大川小学校津波訴訟、石巻市が上告方針議案可決:宮城県

2018年5月21日

 宮城県石巻市立大川小学校の児童や教職員84人が、2011年3月11日の東日本大震災による津波の犠牲になった事故。

 学校側の避難誘導に問題があったとして児童23人の遺族らが訴えていた訴訟では、石巻市議会は5月8日、学校や市教委の過失責任を認めた二審仙台高裁判決を不服として上告する議案を賛成多数で可決した。

上告に至る経緯

 この問題では、2018年4月26日の仙台高裁判決で、津波の予見可能性を認め、また学校側が組織的な「事前防災」に取り組んでいれば被害が回避できたと指摘した。当日の避難誘導のみに過失があったとした一審判決を変更し、事前防災の過失も認定して一審以上に学校や市教委の責任を認め、損害賠償額を約1000万円増額し、石巻市と宮城県に対して約14億4000万円の損害賠償の支払いを命じた。

 亀山紘石巻市長は4月7日、「想定できなかった大災害。校長らが専門家並みの知識を有する必要があるという判断も、学校教育に求めるのは非常に無理がある」として、上告の意向を示していた。上告方針承認の可否を問う臨時市議会を招集した上で、市議会で承認された。

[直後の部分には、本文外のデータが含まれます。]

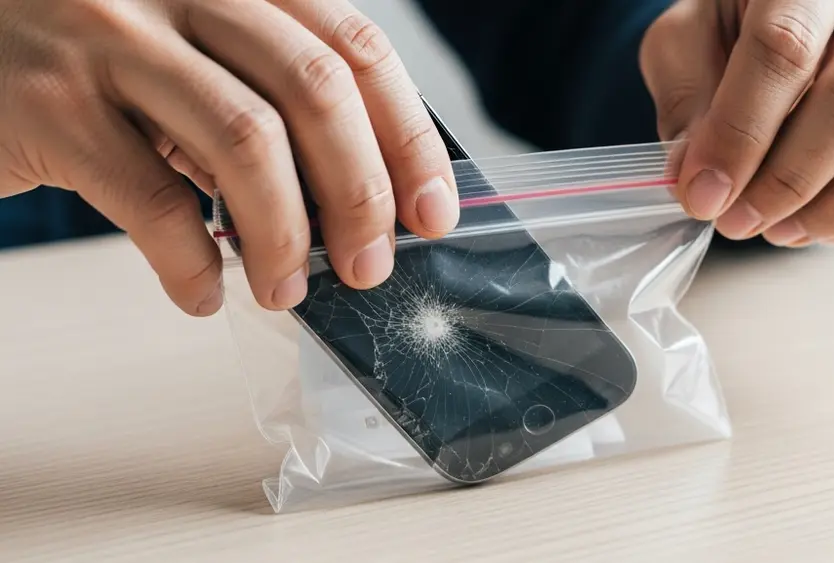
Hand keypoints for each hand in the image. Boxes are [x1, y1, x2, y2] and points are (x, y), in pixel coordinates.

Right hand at [0, 0, 457, 315]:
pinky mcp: (50, 103)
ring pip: (245, 140)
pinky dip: (190, 264)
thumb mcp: (191, 47)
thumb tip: (355, 197)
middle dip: (361, 194)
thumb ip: (266, 95)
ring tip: (287, 290)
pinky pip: (151, 200)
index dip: (407, 137)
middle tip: (371, 266)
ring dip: (284, 236)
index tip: (433, 211)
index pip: (355, 47)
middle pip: (316, 90)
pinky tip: (202, 293)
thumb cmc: (94, 54)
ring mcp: (109, 36)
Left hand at [640, 0, 833, 247]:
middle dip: (788, 182)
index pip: (786, 46)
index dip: (741, 133)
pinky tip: (831, 228)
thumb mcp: (690, 44)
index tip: (705, 195)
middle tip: (738, 221)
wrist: (804, 16)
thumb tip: (698, 183)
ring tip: (780, 229)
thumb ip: (690, 104)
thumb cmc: (740, 28)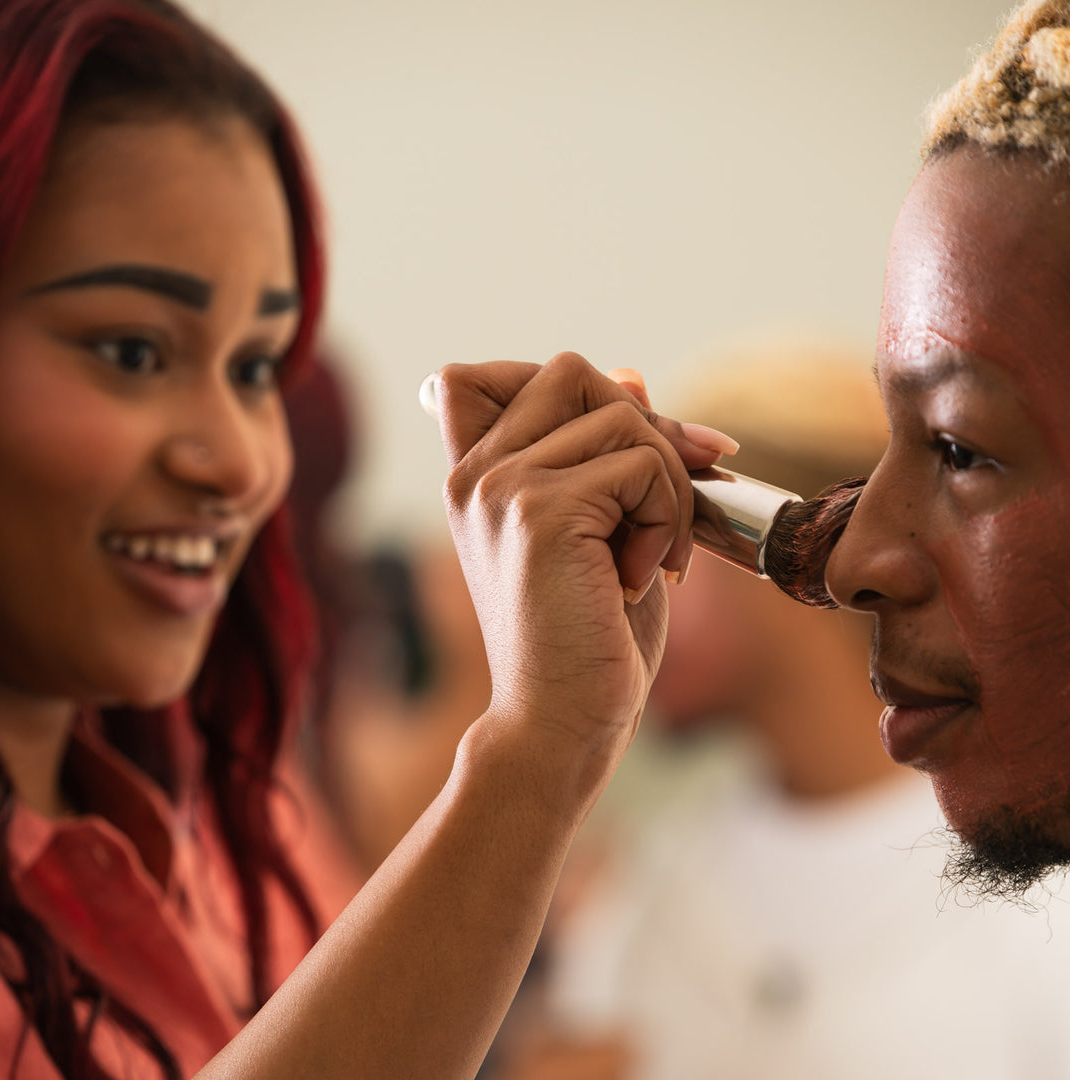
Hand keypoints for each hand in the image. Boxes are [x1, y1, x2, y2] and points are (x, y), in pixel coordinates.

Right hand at [432, 352, 734, 783]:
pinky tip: (648, 575)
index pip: (484, 373)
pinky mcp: (540, 510)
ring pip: (621, 413)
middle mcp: (476, 474)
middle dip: (643, 425)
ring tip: (654, 555)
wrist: (562, 721)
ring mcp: (502, 487)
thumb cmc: (586, 636)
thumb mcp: (598, 530)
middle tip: (667, 500)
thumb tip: (631, 374)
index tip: (622, 445)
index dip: (561, 388)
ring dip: (668, 483)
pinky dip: (670, 517)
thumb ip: (601, 451)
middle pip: (570, 371)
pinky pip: (641, 464)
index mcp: (475, 478)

 一方で宮城県は「石巻市の判断に従う」とする見解を示している。

上告は無理筋では

 この問題では確かに、市にとってはかなり厳しい判決とはいえる。

 しかしこの事故では、子どもの生命や安全を守るためには、学校側は専門家の知見なども参考にしながら、できる限りのことをしていく必要があると示していることになる。

 学校安全に一石を投じていることや、遺族感情などを総合的に考えると、上告の理由はないのではないかと思える。